1994 in Afghanistan
This article has multiple issues. Please help improve it or discuss these issues on the talk page. (Learn how and when to remove these template messages)(Learn how and when to remove this template message)
Destructive and inconclusive fighting between forces loyal to Prime Minister Hekmatyar and troops loyal to President Rabbani results in the disintegration of central state authority and weaken the cohesion of the multinational state. Kabul remains divided into zones controlled by rival groups. A blockade of Kabul leads to fighting in northern Afghanistan over a tenuous road link to neighboring Tajikistan. The prolonged bombardment reduces most of the Afghan capital to ruins and causes 75% of Kabul's population of two million to flee the area. Outside Kabul the central government's authority all but disappears. Under the protection of Gen. Abdul Rashid Dostum, an Afghan Uzbek, Mazar-i-Sharif, the largest industrial complex in Afghanistan, enjoys relative stability. In Jalalabad local political groups and commanders cooperate to provide basic public services. In Kandahar local rivalries slow reconstruction. Herat is generally peaceful and secure and begins to reclaim its traditional role as commercial centre along trade routes with neighbouring Iran and Turkmenistan. International rivalries continue to agitate Afghanistan's divided society. The country's large Shi`ite minority and the 1.8 million Afghan refugees in neighbouring Iran automatically give Tehran a role in Afghan affairs. Saudi Arabia becomes involved by supporting factions it sees as a counterweight to Iranian influence. Pakistan's role is even more crucial. Not only does Pakistan give refuge to 1.5 million Afghan refugees, but it is permanent home to a section of the Pashtun ethnic group, which traditionally plays a leading role in Afghan politics. India and China view the strengthening of Islamic fundamentalism in Afghanistan as a danger to their own authority in Kashmir and Sinkiang, respectively, while other countries throughout the world are concerned about terrorists trained by Afghanistan's warring factions and the country's expanding drug trafficking. Serious international attention to Afghanistan remains distracted, however, both by the apparent unwillingness of Afghan leaders to cooperate and by attention to international crises elsewhere.
January 1, 1994
Hekmatyar's Hezb-i-Islami forces and those of Dostum coordinate an artillery and rocket assault on Kabul. The offensive represents a major realignment of forces vying for control of the government. Dostum precipitated the surrender of Kabul to resistance forces in April 1992 by withdrawing his support from the Soviet-installed regime of Najibullah. He placed the greater part of the communist army and air force under his command and assisted the new resistance government fighting Hekmatyar's forces.

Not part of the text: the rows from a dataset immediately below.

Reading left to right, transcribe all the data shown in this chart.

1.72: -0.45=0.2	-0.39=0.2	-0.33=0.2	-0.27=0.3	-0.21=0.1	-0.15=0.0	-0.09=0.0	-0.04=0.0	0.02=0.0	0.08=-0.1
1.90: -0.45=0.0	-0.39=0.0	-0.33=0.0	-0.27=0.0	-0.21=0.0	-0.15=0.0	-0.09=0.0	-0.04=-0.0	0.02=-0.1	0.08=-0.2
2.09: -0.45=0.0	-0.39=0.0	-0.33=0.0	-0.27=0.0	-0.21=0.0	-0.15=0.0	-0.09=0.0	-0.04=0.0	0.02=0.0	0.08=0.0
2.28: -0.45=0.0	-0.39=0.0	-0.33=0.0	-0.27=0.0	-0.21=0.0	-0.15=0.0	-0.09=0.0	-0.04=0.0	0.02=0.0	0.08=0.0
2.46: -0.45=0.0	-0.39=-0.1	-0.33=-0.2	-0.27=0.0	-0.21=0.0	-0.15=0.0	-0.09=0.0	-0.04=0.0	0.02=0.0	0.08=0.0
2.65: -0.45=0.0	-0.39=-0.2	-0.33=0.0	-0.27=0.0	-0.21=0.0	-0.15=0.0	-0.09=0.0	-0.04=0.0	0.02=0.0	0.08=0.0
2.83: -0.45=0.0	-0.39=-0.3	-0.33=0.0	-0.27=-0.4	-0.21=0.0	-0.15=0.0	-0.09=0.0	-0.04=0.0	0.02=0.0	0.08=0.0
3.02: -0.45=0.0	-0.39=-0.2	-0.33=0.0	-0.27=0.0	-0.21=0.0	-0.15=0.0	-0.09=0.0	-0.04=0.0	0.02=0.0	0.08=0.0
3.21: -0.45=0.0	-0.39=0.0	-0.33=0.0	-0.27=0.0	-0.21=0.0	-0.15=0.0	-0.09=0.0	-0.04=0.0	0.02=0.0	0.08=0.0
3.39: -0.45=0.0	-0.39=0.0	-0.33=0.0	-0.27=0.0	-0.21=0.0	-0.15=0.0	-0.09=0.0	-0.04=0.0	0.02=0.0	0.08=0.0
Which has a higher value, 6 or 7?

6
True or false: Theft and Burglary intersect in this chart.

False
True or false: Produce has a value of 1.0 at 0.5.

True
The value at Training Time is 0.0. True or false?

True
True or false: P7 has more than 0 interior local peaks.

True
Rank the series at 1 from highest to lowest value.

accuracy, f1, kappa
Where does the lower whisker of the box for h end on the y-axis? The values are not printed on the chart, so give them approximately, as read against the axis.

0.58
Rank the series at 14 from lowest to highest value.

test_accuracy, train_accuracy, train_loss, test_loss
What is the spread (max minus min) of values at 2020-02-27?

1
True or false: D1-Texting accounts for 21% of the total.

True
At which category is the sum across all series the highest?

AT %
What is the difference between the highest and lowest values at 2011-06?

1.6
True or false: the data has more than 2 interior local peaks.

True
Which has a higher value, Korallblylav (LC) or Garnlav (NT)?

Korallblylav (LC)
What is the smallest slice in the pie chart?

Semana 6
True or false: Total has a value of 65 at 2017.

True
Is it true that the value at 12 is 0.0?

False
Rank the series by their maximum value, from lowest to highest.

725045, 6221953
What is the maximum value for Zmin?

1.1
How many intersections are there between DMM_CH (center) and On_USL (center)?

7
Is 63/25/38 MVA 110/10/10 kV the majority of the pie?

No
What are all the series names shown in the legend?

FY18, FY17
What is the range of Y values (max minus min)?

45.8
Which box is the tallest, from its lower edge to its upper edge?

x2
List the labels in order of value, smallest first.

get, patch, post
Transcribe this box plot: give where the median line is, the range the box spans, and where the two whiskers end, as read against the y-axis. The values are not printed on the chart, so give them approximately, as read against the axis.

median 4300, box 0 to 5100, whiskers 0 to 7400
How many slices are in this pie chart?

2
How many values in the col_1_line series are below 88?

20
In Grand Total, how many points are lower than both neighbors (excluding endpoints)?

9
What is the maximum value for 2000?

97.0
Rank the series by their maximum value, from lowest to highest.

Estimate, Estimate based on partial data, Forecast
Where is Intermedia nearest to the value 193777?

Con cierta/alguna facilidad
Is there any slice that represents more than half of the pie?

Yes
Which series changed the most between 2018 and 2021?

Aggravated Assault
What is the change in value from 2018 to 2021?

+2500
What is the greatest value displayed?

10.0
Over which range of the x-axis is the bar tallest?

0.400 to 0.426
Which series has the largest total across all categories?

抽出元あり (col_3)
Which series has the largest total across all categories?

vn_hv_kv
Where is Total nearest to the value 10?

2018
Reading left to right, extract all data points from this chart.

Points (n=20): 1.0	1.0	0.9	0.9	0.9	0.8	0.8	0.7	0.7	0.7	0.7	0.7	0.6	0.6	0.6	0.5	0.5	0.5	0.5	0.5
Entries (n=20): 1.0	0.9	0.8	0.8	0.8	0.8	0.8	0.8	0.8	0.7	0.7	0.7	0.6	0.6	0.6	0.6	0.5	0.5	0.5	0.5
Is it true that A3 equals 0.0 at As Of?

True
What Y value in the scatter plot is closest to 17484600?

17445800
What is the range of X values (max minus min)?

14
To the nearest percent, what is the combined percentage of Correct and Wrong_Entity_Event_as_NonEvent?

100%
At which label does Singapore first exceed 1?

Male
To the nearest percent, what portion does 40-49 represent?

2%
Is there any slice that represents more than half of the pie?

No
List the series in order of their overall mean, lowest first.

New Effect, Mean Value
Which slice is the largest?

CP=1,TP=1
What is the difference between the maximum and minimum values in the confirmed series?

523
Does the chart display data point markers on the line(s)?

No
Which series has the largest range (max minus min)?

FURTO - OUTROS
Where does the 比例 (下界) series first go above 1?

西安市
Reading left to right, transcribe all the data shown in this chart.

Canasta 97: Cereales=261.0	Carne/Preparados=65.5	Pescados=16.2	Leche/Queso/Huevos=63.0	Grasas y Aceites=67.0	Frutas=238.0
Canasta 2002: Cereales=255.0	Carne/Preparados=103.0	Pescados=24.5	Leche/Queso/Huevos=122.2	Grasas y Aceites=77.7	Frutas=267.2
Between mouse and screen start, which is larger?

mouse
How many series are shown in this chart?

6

UN Secretary-General Boutros Boutros-Ghali appoints former Tunisian foreign minister Mahmoud Mestiri head of a special peace commission. He meets leaders inside and outside Afghanistan, but no formal UN peace plan is announced.
June 28, 1994
Rabbani refuses to relinquish the presidency when his term expires, and the Supreme Court in Kabul extends his term for an additional six months. A similar extension to Hekmatyar's premiership is not granted. General dissatisfaction over the unending power struggle leads to renewed calls to convene a Loya Jirga, or grand assembly. While many Afghans fear that a Loya Jirga would serve to reinforce traditional social structures at the expense of social progress, there is movement nonetheless toward some form of assembly that could offer legitimate leadership.
Hamid al-Ghabid, secretary-general of the Organisation of the Islamic Conference, leads a peace effort, but individual OIC member states are unable to agree on an appropriate solution.
Representatives from throughout Afghanistan and prominent Afghans living abroad meet in Herat. Although the delegates endorse Rabbani's continuance as president, they initiate measures aimed at organizing a Loya Jirga to choose a new government.
A senior mullah from the southern city of Kandahar, Mohammad Omar, sets up the Taliban (Persian for "students") movement, which quickly becomes a powerful guerrilla force. The group's first accomplishment is the defeat of local commanders who have hijacked a truck convoy traveling from Pakistan to Central Asia. These mainly Pashtun students secure the release of the convoy and within days take control of Kandahar (October); later they extend their control to neighbouring provinces. While maintaining a low profile in a council in Kandahar, the Taliban declare that their goal is to disarm all factions and create a united, Islamic government in Afghanistan. The Taliban were recruited from schools set up among Afghan refugees in Pakistan during the years following the Soviet invasion of Afghanistan. From the time of the first Taliban successes, Pakistan denies any official support, but most observers discount such denials, noting the modern logistic support and sophisticated communications equipment at the disposal of the "students."
Arsala Rahmani is appointed acting prime minister.